- Born: February 3, 1943 (age 83) Louisville, Kentucky
- Education: Michigan (Ph.D., M.A.) Wittenberg University (B.A.)
- Known for: Lexical decision task
- Scientific career
- Fields: Mathematical Psychology
- Workplaces: University of Michigan (1977–) Bell Labs
- Thesis: Memorial Processes In Classifying Affirmative Universals (1969)

= David E. Meyer =

American academic (born 1943)

David Edward Meyer (born in Louisville, Kentucky, February 3, 1943) is an American academic in the field of psychology. He is a professor at the University of Michigan and the chair of the Cognition and Cognitive Neuroscience area of the Psychology Department. He is also the director of the university's Brain, Cognition, and Action laboratory.
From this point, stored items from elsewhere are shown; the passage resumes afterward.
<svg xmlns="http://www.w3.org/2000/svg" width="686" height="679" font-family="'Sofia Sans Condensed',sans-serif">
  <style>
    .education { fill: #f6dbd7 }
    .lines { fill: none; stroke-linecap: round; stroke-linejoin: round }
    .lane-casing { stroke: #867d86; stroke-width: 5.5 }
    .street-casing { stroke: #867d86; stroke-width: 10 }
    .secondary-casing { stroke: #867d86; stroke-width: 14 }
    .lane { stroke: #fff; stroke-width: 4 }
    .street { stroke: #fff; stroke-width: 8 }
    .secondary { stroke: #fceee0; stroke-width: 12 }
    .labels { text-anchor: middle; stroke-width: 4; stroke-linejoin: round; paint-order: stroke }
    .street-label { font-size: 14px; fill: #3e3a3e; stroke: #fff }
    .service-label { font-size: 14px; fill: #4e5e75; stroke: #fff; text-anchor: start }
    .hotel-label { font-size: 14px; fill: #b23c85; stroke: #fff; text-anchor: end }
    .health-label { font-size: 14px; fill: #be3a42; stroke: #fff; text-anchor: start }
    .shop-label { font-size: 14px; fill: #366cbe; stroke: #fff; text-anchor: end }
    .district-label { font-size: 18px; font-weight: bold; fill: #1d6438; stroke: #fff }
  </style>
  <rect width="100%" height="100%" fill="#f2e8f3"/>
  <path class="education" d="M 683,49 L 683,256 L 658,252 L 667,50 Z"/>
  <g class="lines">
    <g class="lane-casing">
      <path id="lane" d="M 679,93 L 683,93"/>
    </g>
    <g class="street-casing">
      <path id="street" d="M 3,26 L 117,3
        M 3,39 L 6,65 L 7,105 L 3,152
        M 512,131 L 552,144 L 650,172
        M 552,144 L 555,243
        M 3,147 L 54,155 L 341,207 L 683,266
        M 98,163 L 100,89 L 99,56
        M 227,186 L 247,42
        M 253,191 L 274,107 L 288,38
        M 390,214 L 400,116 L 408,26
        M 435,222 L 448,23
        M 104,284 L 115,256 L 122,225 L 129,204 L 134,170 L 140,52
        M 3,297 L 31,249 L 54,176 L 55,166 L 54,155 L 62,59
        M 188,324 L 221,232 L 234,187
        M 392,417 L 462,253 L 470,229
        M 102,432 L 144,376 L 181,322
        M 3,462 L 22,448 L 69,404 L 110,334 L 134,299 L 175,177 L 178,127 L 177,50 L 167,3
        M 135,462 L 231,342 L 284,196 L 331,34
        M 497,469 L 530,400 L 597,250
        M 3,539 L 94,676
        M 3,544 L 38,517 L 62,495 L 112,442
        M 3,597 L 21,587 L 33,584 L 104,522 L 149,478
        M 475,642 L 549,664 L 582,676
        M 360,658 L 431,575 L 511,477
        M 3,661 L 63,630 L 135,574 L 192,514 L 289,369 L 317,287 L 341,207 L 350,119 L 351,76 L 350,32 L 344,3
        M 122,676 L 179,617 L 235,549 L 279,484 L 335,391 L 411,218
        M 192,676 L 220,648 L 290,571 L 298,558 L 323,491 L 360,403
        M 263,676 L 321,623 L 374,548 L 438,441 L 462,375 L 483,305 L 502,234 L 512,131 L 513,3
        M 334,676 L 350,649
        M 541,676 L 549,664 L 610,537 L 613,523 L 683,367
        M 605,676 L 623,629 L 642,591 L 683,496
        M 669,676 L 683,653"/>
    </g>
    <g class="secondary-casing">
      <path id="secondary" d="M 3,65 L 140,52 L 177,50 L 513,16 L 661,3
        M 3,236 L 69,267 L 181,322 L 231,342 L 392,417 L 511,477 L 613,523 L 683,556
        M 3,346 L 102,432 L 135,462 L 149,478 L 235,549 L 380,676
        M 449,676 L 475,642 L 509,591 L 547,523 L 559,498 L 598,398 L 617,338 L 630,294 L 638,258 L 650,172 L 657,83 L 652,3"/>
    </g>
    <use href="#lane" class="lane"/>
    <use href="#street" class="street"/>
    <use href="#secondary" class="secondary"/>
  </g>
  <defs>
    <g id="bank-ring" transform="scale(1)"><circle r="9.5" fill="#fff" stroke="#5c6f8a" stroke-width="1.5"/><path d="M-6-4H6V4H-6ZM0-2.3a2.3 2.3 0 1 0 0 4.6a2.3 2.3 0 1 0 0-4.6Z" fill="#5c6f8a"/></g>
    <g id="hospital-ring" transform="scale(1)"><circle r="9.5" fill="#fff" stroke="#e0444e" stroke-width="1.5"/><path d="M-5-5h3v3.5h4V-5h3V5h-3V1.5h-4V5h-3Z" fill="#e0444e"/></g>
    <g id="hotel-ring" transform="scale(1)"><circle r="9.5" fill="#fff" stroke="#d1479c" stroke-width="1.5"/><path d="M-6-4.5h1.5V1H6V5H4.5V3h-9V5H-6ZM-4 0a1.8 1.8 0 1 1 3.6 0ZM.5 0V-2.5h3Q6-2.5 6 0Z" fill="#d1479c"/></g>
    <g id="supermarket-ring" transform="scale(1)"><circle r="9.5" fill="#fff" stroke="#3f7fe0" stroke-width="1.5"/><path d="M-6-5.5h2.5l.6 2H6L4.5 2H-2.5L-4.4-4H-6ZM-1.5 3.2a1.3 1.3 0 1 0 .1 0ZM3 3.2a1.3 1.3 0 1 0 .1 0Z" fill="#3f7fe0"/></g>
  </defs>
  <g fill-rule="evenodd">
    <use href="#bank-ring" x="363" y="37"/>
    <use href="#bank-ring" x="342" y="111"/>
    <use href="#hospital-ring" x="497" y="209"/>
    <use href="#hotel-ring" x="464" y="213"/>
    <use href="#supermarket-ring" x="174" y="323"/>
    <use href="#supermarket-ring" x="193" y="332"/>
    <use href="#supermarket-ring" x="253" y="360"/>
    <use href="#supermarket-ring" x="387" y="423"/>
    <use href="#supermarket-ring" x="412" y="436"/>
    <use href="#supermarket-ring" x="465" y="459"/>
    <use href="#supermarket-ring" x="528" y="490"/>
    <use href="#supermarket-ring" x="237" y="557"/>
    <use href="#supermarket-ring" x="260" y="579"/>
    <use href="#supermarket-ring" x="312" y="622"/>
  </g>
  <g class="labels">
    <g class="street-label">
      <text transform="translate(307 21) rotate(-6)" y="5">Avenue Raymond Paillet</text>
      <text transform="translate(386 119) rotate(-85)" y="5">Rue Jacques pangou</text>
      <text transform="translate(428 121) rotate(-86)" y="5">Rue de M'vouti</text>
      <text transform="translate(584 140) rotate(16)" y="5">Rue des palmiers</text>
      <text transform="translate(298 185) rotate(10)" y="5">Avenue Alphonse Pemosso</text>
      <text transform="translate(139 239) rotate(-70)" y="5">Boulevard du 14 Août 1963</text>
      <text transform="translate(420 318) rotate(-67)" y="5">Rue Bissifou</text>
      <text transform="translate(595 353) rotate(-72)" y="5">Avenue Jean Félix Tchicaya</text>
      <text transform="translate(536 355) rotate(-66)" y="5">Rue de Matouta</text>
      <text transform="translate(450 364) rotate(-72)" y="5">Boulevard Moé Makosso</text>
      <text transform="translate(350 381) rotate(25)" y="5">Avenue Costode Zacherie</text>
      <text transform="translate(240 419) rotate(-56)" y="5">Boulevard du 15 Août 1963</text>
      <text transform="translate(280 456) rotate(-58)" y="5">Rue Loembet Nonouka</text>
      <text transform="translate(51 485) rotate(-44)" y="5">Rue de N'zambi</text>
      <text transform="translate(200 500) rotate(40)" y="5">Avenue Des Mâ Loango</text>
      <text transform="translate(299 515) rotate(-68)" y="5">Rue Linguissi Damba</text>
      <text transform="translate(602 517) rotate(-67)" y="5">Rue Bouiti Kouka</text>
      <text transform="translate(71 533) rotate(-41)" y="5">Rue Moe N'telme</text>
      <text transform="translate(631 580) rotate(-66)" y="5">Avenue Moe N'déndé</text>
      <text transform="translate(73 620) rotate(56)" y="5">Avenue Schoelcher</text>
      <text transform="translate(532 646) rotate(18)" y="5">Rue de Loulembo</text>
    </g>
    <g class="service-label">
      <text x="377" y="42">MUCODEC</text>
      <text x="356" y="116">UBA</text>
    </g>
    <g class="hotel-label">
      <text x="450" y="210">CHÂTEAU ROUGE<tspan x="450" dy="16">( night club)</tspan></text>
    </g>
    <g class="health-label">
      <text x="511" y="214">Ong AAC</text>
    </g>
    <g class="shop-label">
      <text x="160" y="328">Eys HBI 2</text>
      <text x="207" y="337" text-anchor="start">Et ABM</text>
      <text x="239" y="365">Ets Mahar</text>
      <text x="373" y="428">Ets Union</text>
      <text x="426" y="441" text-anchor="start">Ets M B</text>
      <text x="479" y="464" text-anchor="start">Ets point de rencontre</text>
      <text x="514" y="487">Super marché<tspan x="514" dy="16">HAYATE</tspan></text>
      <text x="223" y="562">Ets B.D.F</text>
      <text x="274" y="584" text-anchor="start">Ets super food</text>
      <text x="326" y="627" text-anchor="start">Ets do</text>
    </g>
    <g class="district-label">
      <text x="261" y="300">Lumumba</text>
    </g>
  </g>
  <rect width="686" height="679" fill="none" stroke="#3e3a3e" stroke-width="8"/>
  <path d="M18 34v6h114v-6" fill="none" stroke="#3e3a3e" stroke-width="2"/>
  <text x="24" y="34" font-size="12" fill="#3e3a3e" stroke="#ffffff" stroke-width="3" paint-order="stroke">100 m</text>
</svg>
He received a B.A. in psychology from Wittenberg University in 1964. He received an M.A. in mathematics in 1966 and a Ph.D. in Mathematical Psychology in 1969 from the University of Michigan. After earning his Ph.D., he worked with Saul Sternberg at Bell Labs before returning to the faculty of the Psychology Department of the University of Michigan in 1977.

With Roger W. Schvaneveldt he developed the lexical decision task to investigate semantic memory. More recently he developed the EPIC cognitive architecture with David Kieras.

He is a Fellow of the Society of Experimental Psychologists, American Psychological Society, American Psychological Association, American Association for the Advancement of Science and the National Academy of Sciences.